Showing Up

I’m often asked by people how they can help the church.  Sometimes I think the most important act one can do is show up.

However, I believe that the church exists to serve, not to mandate.  Episcopalians tend to have rich lives outside of church.   Obligation isn’t the way we work.  I say “show up” without an urge to yell or complain.

But there is one psychological aspect about the life of the church that is hard to recognize.  Churches demonstrate effectiveness when people are passionate.

Presence is the first step of passion.

Advertisers call this “social proof.”  We want to go where other people are, even if we’re in silence with them.   But it’s not because we just want to prove that church is worth it:  it is an indicator of our own passion for each other.

Sp sometimes the most important work one can do is show up.  Friends show up for one another.  Families do as well.   So the question is:  why do we choose to show up?  What makes us unable to?  What makes us want to?

Why do we engage each other?  Because we see the face of Christ in the long lost friend who unexpectedly shows up at a wedding.  We see the face of Christ in the stranger who has remarkable insight for our current condition.  We see the face of Christ in the person who tells the uncomfortable truth.  We become the face of Christ when we serve.  We become the face of Christ when we build bridges.  We become the face of Christ when we steel ourselves for the future and persevere when times are rough.  And we see the face of Christ when we’re uncomfortable.

I know that for many of us who grew up on rigorous and difficult religions, that when we “appeared” we saw hypocrisy and abuse.    The wealthy got doted upon; the priests often seemed distracted and distant.

But the truth is that people are the church, and that the church is what we make of it.   We don’t own it; It will not always be smooth sailing; but it is worth the work.   The ideal church does not exist except in the end of time.  We can only begin with the people directly around us.

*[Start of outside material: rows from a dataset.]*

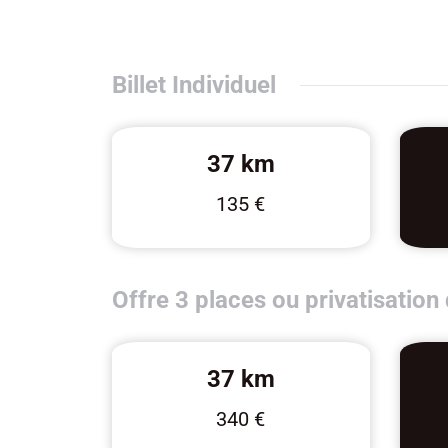
Billet Individuel
37 km
135 €
Offre 3 places ou privatisation 
37 km
340 €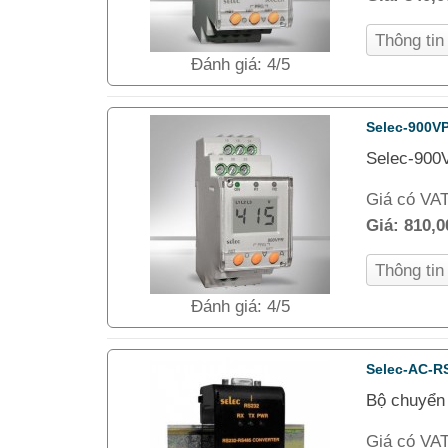
Thông ti
Đánh giá: 4/5
Selec-900V
Selec-900V
Giá có VA
Giá:
810,
Thông ti
Đánh giá: 4/5
Selec-AC-R
Bộ chuyển
Giá có VA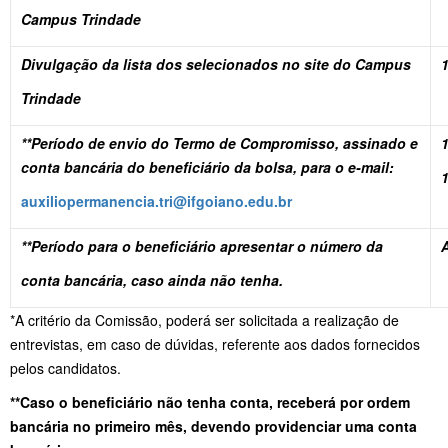
Campus Trindade
Divulgação da lista dos selecionados no site do Campus
Trindade
**Período de envio do Termo de Compromisso, assinado e
1
conta bancária do beneficiário da bolsa, para o e-mail:
auxiliopermanencia.tri@ifgoiano.edu.br
**Período para o beneficiário apresentar o número da
A
conta bancária, caso ainda não tenha.
*A critério da Comissão, poderá ser solicitada a realização de
entrevistas, em caso de dúvidas, referente aos dados fornecidos
pelos candidatos.
**
Caso o beneficiário não tenha conta, receberá por ordem
bancária no primeiro mês, devendo providenciar uma conta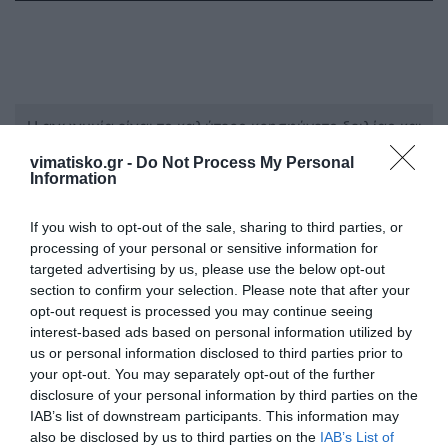
Η ανωνυμία είναι το καλύτερο κρησφύγετο δειλίας και
χυδαιότητας!
vimatisko.gr -
Do Not Process My Personal
Information
Σχόλια 0
If you wish to opt-out of the sale, sharing to third parties, or
processing of your personal or sensitive information for
targeted advertising by us, please use the below opt-out
section to confirm your selection. Please note that after your
opt-out request is processed you may continue seeing
Πρόσθεσε ένα σχόλιο
interest-based ads based on personal information utilized by
us or personal information disclosed to third parties prior to
ΟΝΟΜΑ
your opt-out. You may separately opt-out of the further
disclosure of your personal information by third parties on the
IAB’s list of downstream participants. This information may
also be disclosed by us to third parties on the
IAB’s List of
ΤΙΤΛΟΣ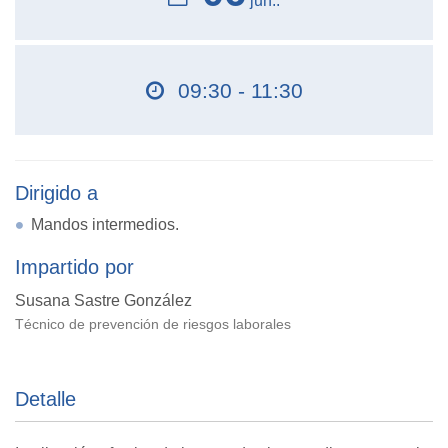
jun..
09:30 - 11:30
Dirigido a
Mandos intermedios.
Impartido por
Susana Sastre González
Técnico de prevención de riesgos laborales
Detalle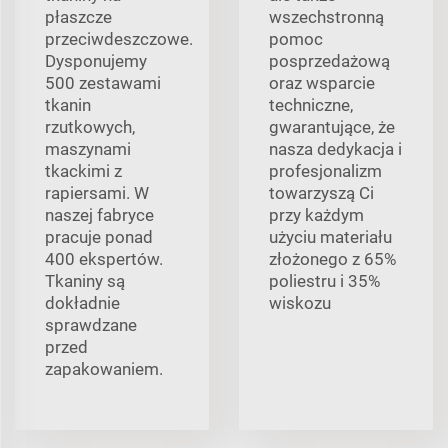
płaszcze
wszechstronną
przeciwdeszczowe.
pomoc
Dysponujemy
posprzedażową
500 zestawami
oraz wsparcie
tkanin
techniczne,
rzutkowych,
gwarantujące, że
maszynami
nasza dedykacja i
tkackimi z
profesjonalizm
rapiersami. W
towarzyszą Ci
naszej fabryce
przy każdym
pracuje ponad
użyciu materiału
400 ekspertów.
złożonego z 65%
Tkaniny są
poliestru i 35%
dokładnie
wiskozu
sprawdzane
przed
zapakowaniem.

In an age where we are balkanized, holed up in our little ideological huts, weary of arguing our case with people who think differently, the church remains called to be present to the outside world; and we are expected to be present, in some way to one another.  It is not only good for our bodies, and good for our spirit, and good for our communities.  It is precisely what God promises makes our lives meaningful, holy and sacred.